Page-level text extractions
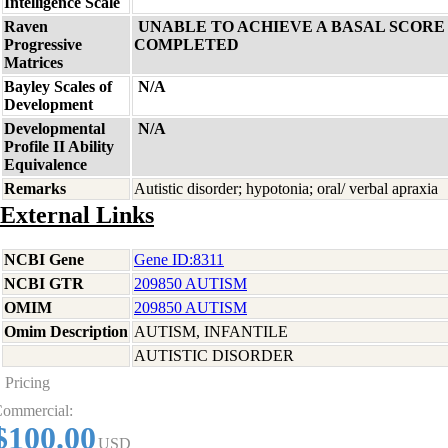
Intelligence Scale
Raven
UNABLE TO ACHIEVE A BASAL SCORE 
Progressive
COMPLETED
Matrices
Bayley Scales of
N/A
Development
Developmental
N/A
Profile II Ability
Equivalence
Remarks
Autistic disorder; hypotonia; oral/ verbal apraxia
External Links
NCBI Gene
Gene ID:8311
NCBI GTR
209850 AUTISM
OMIM
209850 AUTISM
Omim Description
AUTISM, INFANTILE
AUTISTIC DISORDER
Pricing
ommercial:
$100.00
USD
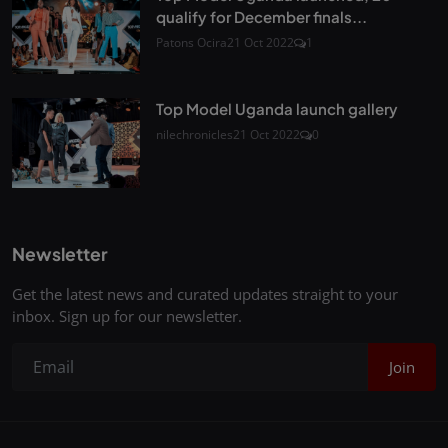
qualify for December finals...
Patons Ocira
21 Oct 2022
1
Top Model Uganda launch gallery
nilechronicles
21 Oct 2022
0
Newsletter
Get the latest news and curated updates straight to your
inbox. Sign up for our newsletter.
Join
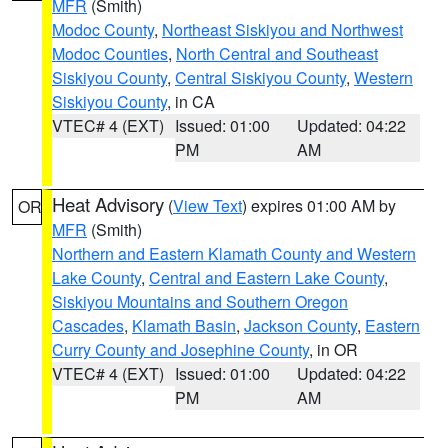
MFR
(Smith)
Modoc County
,
Northeast Siskiyou and Northwest
Modoc Counties
,
North Central and Southeast
Siskiyou County
,
Central Siskiyou County
,
Western
Siskiyou County
, in CA
VTEC# 4 (EXT)
Issued: 01:00
Updated: 04:22
PM
AM
Heat Advisory
(
View Text
) expires 01:00 AM by
OR
MFR
(Smith)
Northern and Eastern Klamath County and Western
Lake County
,
Central and Eastern Lake County
,
Siskiyou Mountains and Southern Oregon
Cascades
,
Klamath Basin
,
Jackson County
,
Eastern
Curry County and Josephine County
, in OR
VTEC# 4 (EXT)
Issued: 01:00
Updated: 04:22
PM
AM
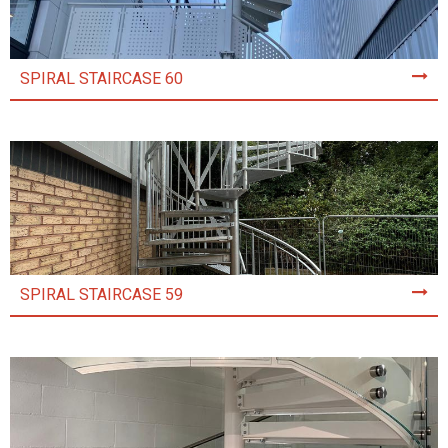
SPIRAL STAIRCASE 60
SPIRAL STAIRCASE 59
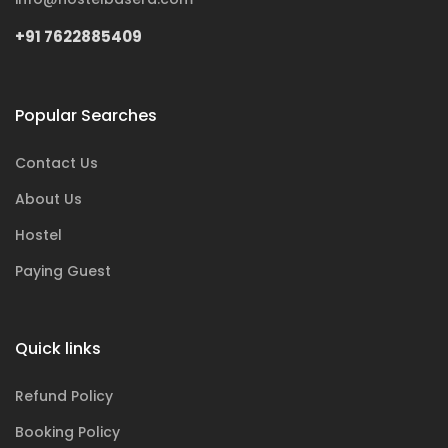
+91 7622885409
Popular Searches
Contact Us
About Us
Hostel
Paying Guest
Quick links
Refund Policy
Booking Policy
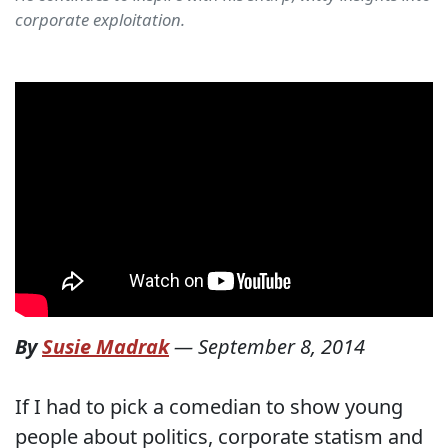
corporate exploitation.
By
Susie Madrak
—
September 8, 2014
If I had to pick a comedian to show young
people about politics, corporate statism and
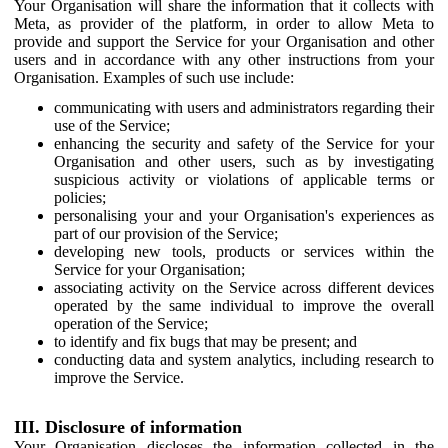
Your Organisation will share the information that it collects with
Meta, as provider of the platform, in order to allow Meta to
provide and support the Service for your Organisation and other
users and in accordance with any other instructions from your
Organisation. Examples of such use include:
communicating with users and administrators regarding their
use of the Service;
enhancing the security and safety of the Service for your
Organisation and other users, such as by investigating
suspicious activity or violations of applicable terms or
policies;
personalising your and your Organisation's experiences as
part of our provision of the Service;
developing new tools, products or services within the
Service for your Organisation;
associating activity on the Service across different devices
operated by the same individual to improve the overall
operation of the Service;
to identify and fix bugs that may be present; and
conducting data and system analytics, including research to
improve the Service.
III. Disclosure of information
Your Organisation discloses the information collected in the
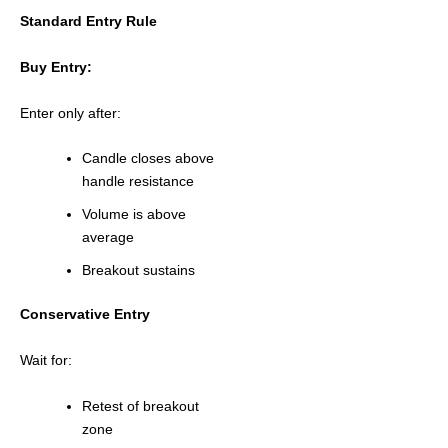
Standard Entry Rule
Buy Entry:
Enter only after:
Candle closes above
handle resistance
Volume is above
average
Breakout sustains
Conservative Entry
Wait for:
Retest of breakout
zone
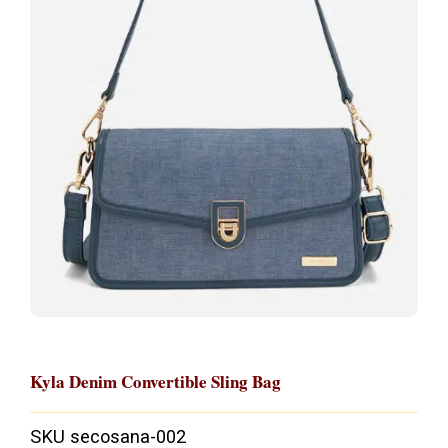
Kyla Denim Convertible Sling Bag
SKU
secosana-002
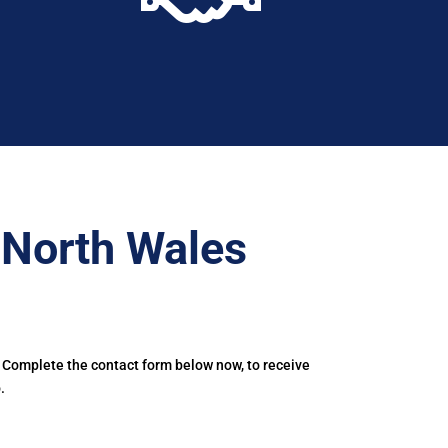
–North Wales
. Complete the contact form below now, to receive
.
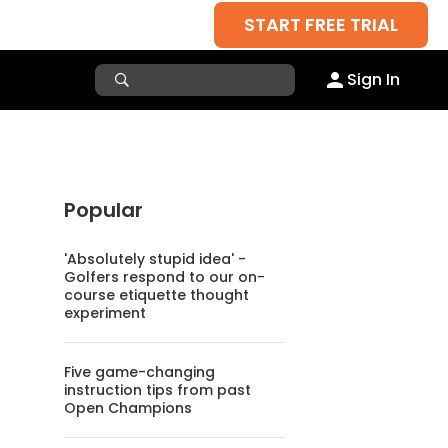
START FREE TRIAL
Sign In
Popular
'Absolutely stupid idea' -
Golfers respond to our on-
course etiquette thought
experiment
Five game-changing
instruction tips from past
Open Champions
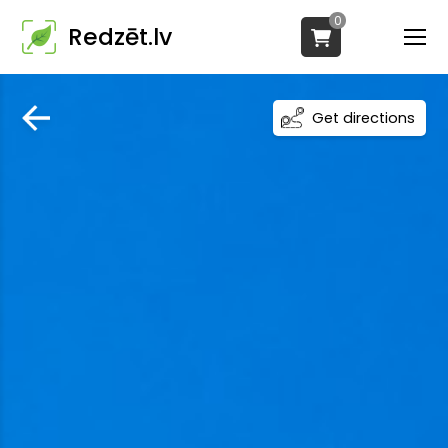
0
Redzēt.lv
Get directions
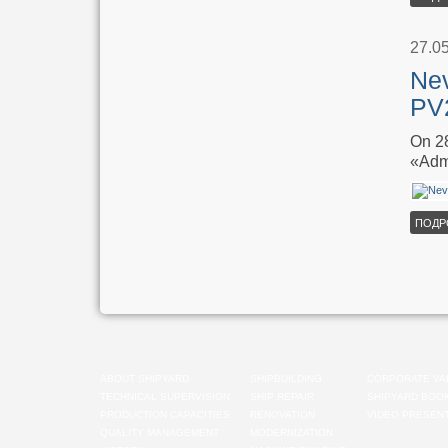
27.0
Nev
PV2
On 28
«Adm
ПОДР
ABOUT SHIPYARD
SHIPBUILDING
CORPORATE VA
TECHNICAL SUPERVISION
SHIP REPAIR
SHIPYARD BOO
PRODUCTION CAPACITIES
RENOVATION
VIDEO PRESENT
QUALITY MANAGEMENT
MODERNIZATION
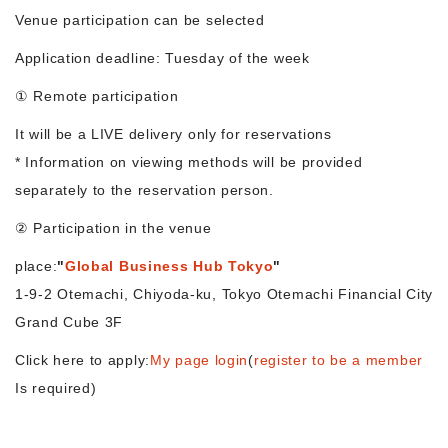
Venue participation can be selected
Morning Pitch Asia
Application deadline: Tuesday of the week
① Remote participation
It will be a LIVE delivery only for reservations
* Information on viewing methods will be provided
separately to the reservation person.
② Participation in the venue
place:
"
Global Business Hub Tokyo
"
1-9-2 Otemachi, Chiyoda-ku, Tokyo Otemachi Financial City
Grand Cube 3F
Click here to apply:
My page login
(
register to be a member
Is required)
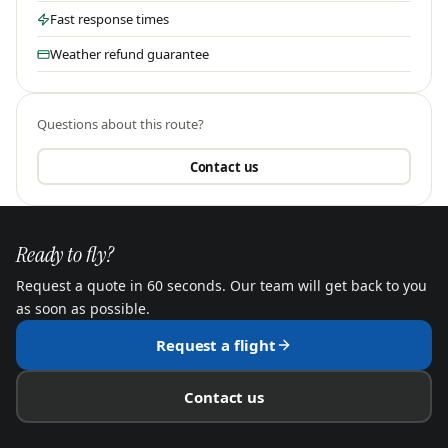
Fast response times
Weather refund guarantee
Questions about this route?
Contact us
Ready to fly?
Request a quote in 60 seconds. Our team will get back to you
as soon as possible.
Request a flight
Contact us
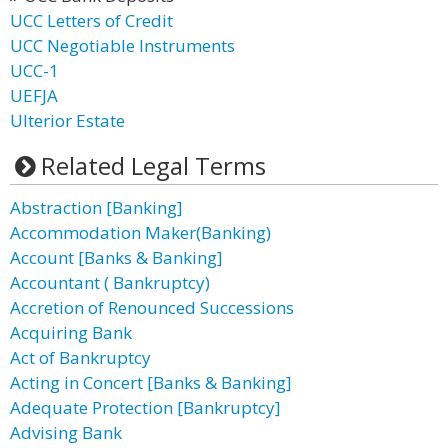
UCC Letters of Credit
UCC Negotiable Instruments
UCC-1
UEFJA
Ulterior Estate
Related Legal Terms
Abstraction [Banking]
Accommodation Maker(Banking)
Account [Banks & Banking]
Accountant ( Bankruptcy)
Accretion of Renounced Successions
Acquiring Bank
Act of Bankruptcy
Acting in Concert [Banks & Banking]
Adequate Protection [Bankruptcy]
Advising Bank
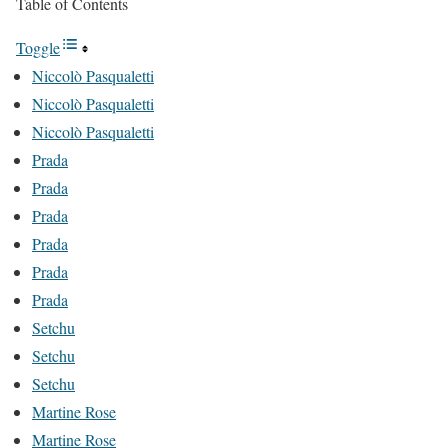
Table of Contents
Toggle
Niccolò Pasqualetti
Niccolò Pasqualetti
Niccolò Pasqualetti
Prada
Prada
Prada
Prada
Prada
Prada
Setchu
Setchu
Setchu
Martine Rose
Martine Rose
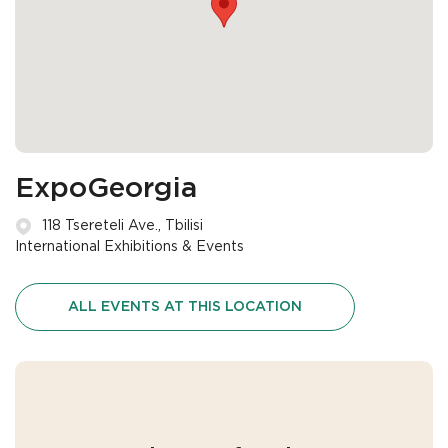
ExpoGeorgia
118 Tsereteli Ave., Tbilisi
International Exhibitions & Events
ALL EVENTS AT THIS LOCATION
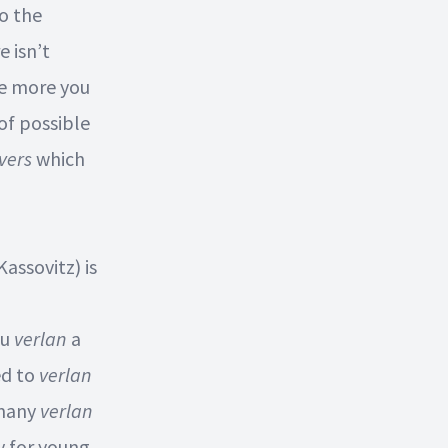
to the
e isn’t
he more you
 of possible
vers
which
Kassovitz) is
ou
verlan
a
ed to
verlan
 many
verlan
y for young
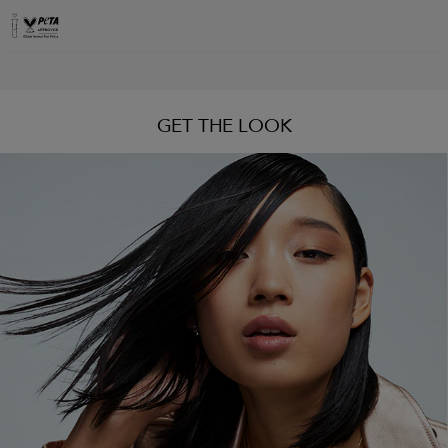
GET THE LOOK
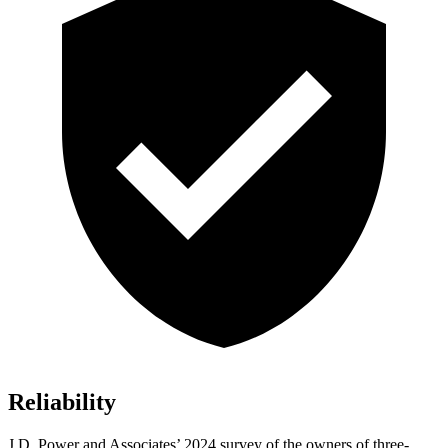
Reliability
J.D. Power and Associates’ 2024 survey of the owners of three-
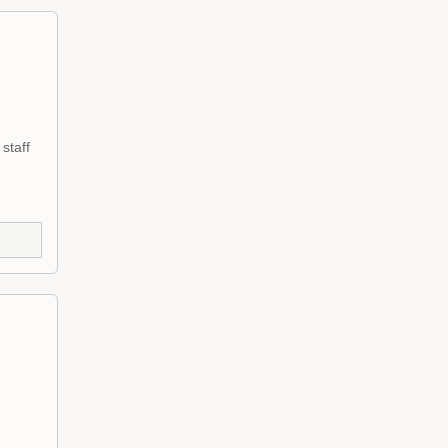
staff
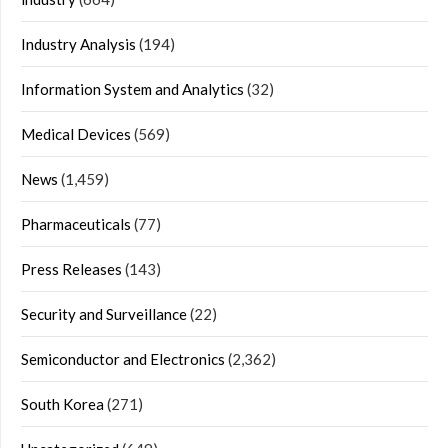
Industry Analysis
(194)
Information System and Analytics
(32)
Medical Devices
(569)
News
(1,459)
Pharmaceuticals
(77)
Press Releases
(143)
Security and Surveillance
(22)
Semiconductor and Electronics
(2,362)
South Korea
(271)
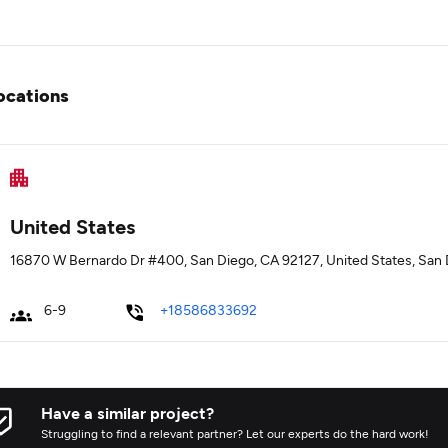
ocations
United States
16870 W Bernardo Dr #400, San Diego, CA 92127, United States, San D
6-9
+18586833692
Have a similar project?
Struggling to find a relevant partner? Let our experts do the hard work!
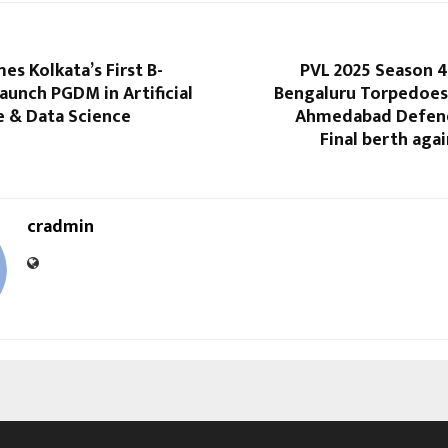
s Kolkata’s First B-
PVL 2025 Season 4
aunch PGDM in Artificial
Bengaluru Torpedoe
e & Data Science
Ahmedabad Defend
Final berth aga
cradmin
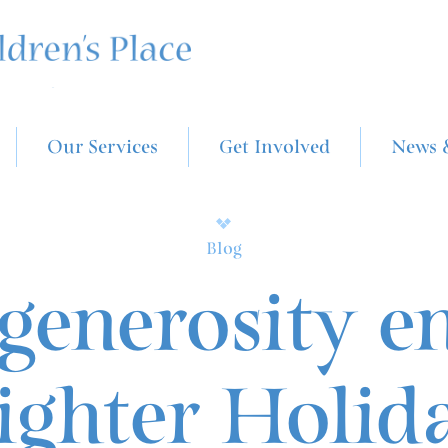
Our Services
Get Involved
News 
Blog
generosity e
ighter Holid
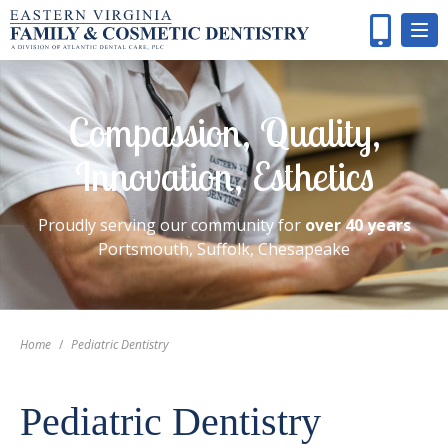
Compassion, Quality,
Innovation, Esthetics
Proudly serving our community for
over 40 years
Portsmouth, Suffolk, Chesapeake
Home
/
Pediatric Dentistry
Pediatric Dentistry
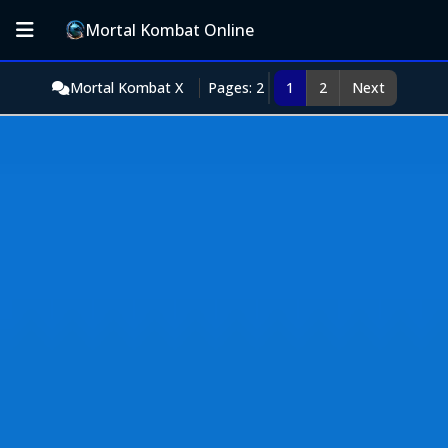
Mortal Kombat Online
Mortal Kombat X
Pages: 2
1
2
Next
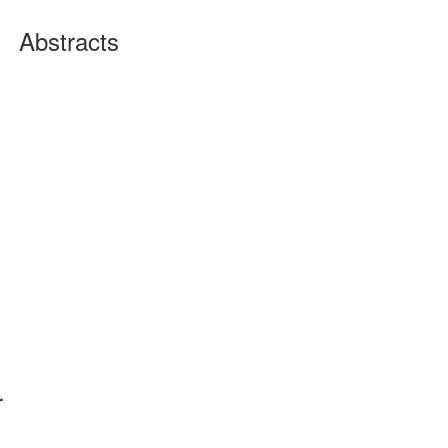
Abstracts
r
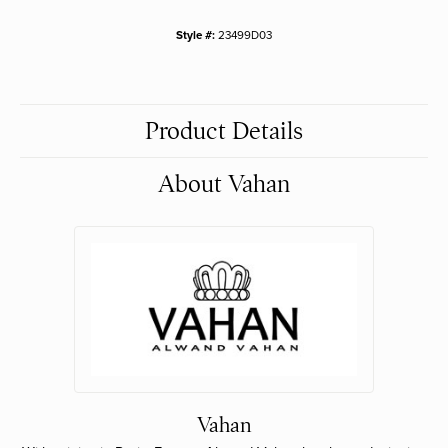
Style #:
23499D03
Product Details
About Vahan
Vahan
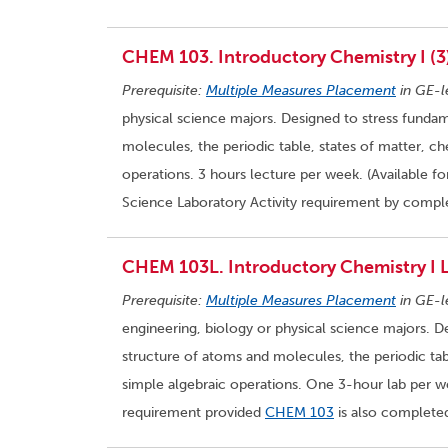
CHEM 103. Introductory Chemistry I (3
Prerequisite:
Multiple Measures Placement
in GE-l
physical science majors. Designed to stress fundam
molecules, the periodic table, states of matter, c
operations. 3 hours lecture per week. (Available f
Science Laboratory Activity requirement by compl
CHEM 103L. Introductory Chemistry I L
Prerequisite:
Multiple Measures Placement
in GE-l
engineering, biology or physical science majors. D
structure of atoms and molecules, the periodic tab
simple algebraic operations. One 3-hour lab per we
requirement provided
CHEM 103
is also completed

WHAT YOU HAVE TO DO:
Here the job is to repeat the entries verbatim while leaving all pictures out.

THE ANSWER:
Intelligence Scale
Raven
UNABLE TO ACHIEVE A BASAL SCORE 
Progressive
COMPLETED
Matrices
Bayley Scales of
N/A
Development
Developmental
N/A
Profile II Ability
Equivalence
Remarks
Autistic disorder; hypotonia; oral/ verbal apraxia
External Links
NCBI Gene
Gene ID:8311
NCBI GTR
209850 AUTISM
OMIM
209850 AUTISM
Omim Description
AUTISM, INFANTILE
AUTISTIC DISORDER
Pricing
ommercial:
$100.00
USD
qualify for December finals...
Patons Ocira
21 Oct 2022
1
Top Model Uganda launch gallery
nilechronicles
21 Oct 2022
0
Newsletter
Get the latest news and curated updates straight to your
inbox. Sign up for our newsletter.
Join
MFR
(Smith)
Modoc County
,
Northeast Siskiyou and Northwest
Modoc Counties
,
North Central and Southeast
Siskiyou County
,
Central Siskiyou County
,
Western
Siskiyou County
, in CA
VTEC# 4 (EXT)
Issued: 01:00
Updated: 04:22
PM
AM
Heat Advisory
(
View Text
) expires 01:00 AM by
OR
MFR
(Smith)
Northern and Eastern Klamath County and Western
Lake County
,
Central and Eastern Lake County
,
Siskiyou Mountains and Southern Oregon
Cascades
,
Klamath Basin
,
Jackson County
,
Eastern
Curry County and Josephine County
, in OR
VTEC# 4 (EXT)
Issued: 01:00
Updated: 04:22
PM
AM
SPIRAL STAIRCASE 60
SPIRAL STAIRCASE 59
+91 7622885409
Popular Searches
Contact Us
About Us
Hostel
Paying Guest
Quick links
Refund Policy
Booking Policy
corporate exploitation.
By
Susie Madrak
—
September 8, 2014
If I had to pick a comedian to show young
people about politics, corporate statism and
Your Organisation will share the information that it collects with
Meta, as provider of the platform, in order to allow Meta to
provide and support the Service for your Organisation and other
users and in accordance with any other instructions from your
Organisation. Examples of such use include:
communicating with users and administrators regarding their
use of the Service;
enhancing the security and safety of the Service for your
Organisation and other users, such as by investigating
suspicious activity or violations of applicable terms or
policies;
personalising your and your Organisation's experiences as
part of our provision of the Service;
developing new tools, products or services within the
Service for your Organisation;
associating activity on the Service across different devices
operated by the same individual to improve the overall
operation of the Service;
to identify and fix bugs that may be present; and
conducting data and system analytics, including research to
improve the Service.
III. Disclosure of information
Your Organisation discloses the information collected in the
Standard Entry Rule
Buy Entry:
Enter only after:
Candle closes above
handle resistance
Volume is above
average
Breakout sustains
Conservative Entry
Wait for:
Retest of breakout
zone
Kyla Denim Convertible Sling Bag
SKU
secosana-002
–North Wales
. Complete the contact form below now, to receive
.
START FREE TRIAL
Sign In
Popular
'Absolutely stupid idea' -
Golfers respond to our on-
course etiquette thought
experiment
Five game-changing
instruction tips from past
Open Champions
0
Redzēt.lv
Get directions
27.0
Nev
PV2
On 28
«Adm
ПОДР
ABOUT SHIPYARD
SHIPBUILDING
CORPORATE VA
TECHNICAL SUPERVISION
SHIP REPAIR
SHIPYARD BOO
PRODUCTION CAPACITIES
RENOVATION
VIDEO PRESENT
QUALITY MANAGEMENT
MODERNIZATION
Venue participation can be selected
Morning Pitch Asia
Application deadline: Tuesday of the week
① Remote participation
It will be a LIVE delivery only for reservations
* Information on viewing methods will be provided
separately to the reservation person.
② Participation in the venue
place:
"
Global Business Hub Tokyo
"
1-9-2 Otemachi, Chiyoda-ku, Tokyo Otemachi Financial City
Grand Cube 3F
Click here to apply:
My page login
(
register to be a member
Is required)
Fast response times
Weather refund guarantee
Questions about this route?
Contact us
Ready to fly?
Request a quote in 60 seconds. Our team will get back to you
as soon as possible.
Request a flight
Contact us
UCC Letters of Credit
UCC Negotiable Instruments
UCC-1
UEFJA
Ulterior Estate
Related Legal Terms
Abstraction [Banking]
Accommodation Maker(Banking)
Account [Banks & Banking]
Accountant ( Bankruptcy)
Accretion of Renounced Successions
Acquiring Bank
Act of Bankruptcy
Acting in Concert [Banks & Banking]
Adequate Protection [Bankruptcy]
Advising Bank
Table of Contents
Toggle
Niccolò Pasqualetti
Niccolò Pasqualetti
Niccolò Pasqualetti
Prada
Prada
Prada
Prada
Prada
Prada
Setchu
Setchu
Setchu
Martine Rose
Martine Rose
ExpoGeorgia
118 Tsereteli Ave., Tbilisi
International Exhibitions & Events
ALL EVENTS AT THIS LOCATION
to the
e isn’t
he more you
 of possible
vers
which
Kassovitz) is
ou
verlan
a
ed to
verlan
 many
verlan
y for young
GET THE LOOK
Reliability
J.D. Power and Associates’ 2024 survey of the owners of three-
staff
Industry Analysis
(194)
Information System and Analytics
(32)
Medical Devices
(569)
News
(1,459)
Pharmaceuticals
(77)
Press Releases
(143)
Security and Surveillance
(22)
Semiconductor and Electronics
(2,362)
South Korea
(271)
ocations
United States
16870 W Bernardo Dr #400, San Diego, CA 92127, United States, San D
6-9
+18586833692
Have a similar project?
Struggling to find a relevant partner? Let our experts do the hard work!
s Kolkata’s First B-
PVL 2025 Season 4
aunch PGDM in Artificial
Bengaluru Torpedoe
e & Data Science
Ahmedabad Defend
Final berth aga
cradmin
Our Services
Get Involved
News 
Blog
generosity e
ighter Holid
Compassion, Quality,
Innovation, Esthetics
Proudly serving our community for
over 40 years
Portsmouth, Suffolk, Chesapeake
Home
/
Pediatric Dentistry
Pediatric Dentistry
Mortal Kombat Online
Mortal Kombat X
Pages: 2
1
2
Next
Abstracts
r
Style #:
23499D03
Product Details
About Vahan
Vahan
CHEM 103. Introductory Chemistry I (3
Prerequisite:
Multiple Measures Placement
in GE-l
physical science majors. Designed to stress fundam
molecules, the periodic table, states of matter, c
operations. 3 hours lecture per week. (Available f
Science Laboratory Activity requirement by compl
CHEM 103L. Introductory Chemistry I L
Prerequisite:
Multiple Measures Placement
in GE-l
engineering, biology or physical science majors. D
structure of atoms and molecules, the periodic tab
simple algebraic operations. One 3-hour lab per we
requirement provided
CHEM 103
is also completed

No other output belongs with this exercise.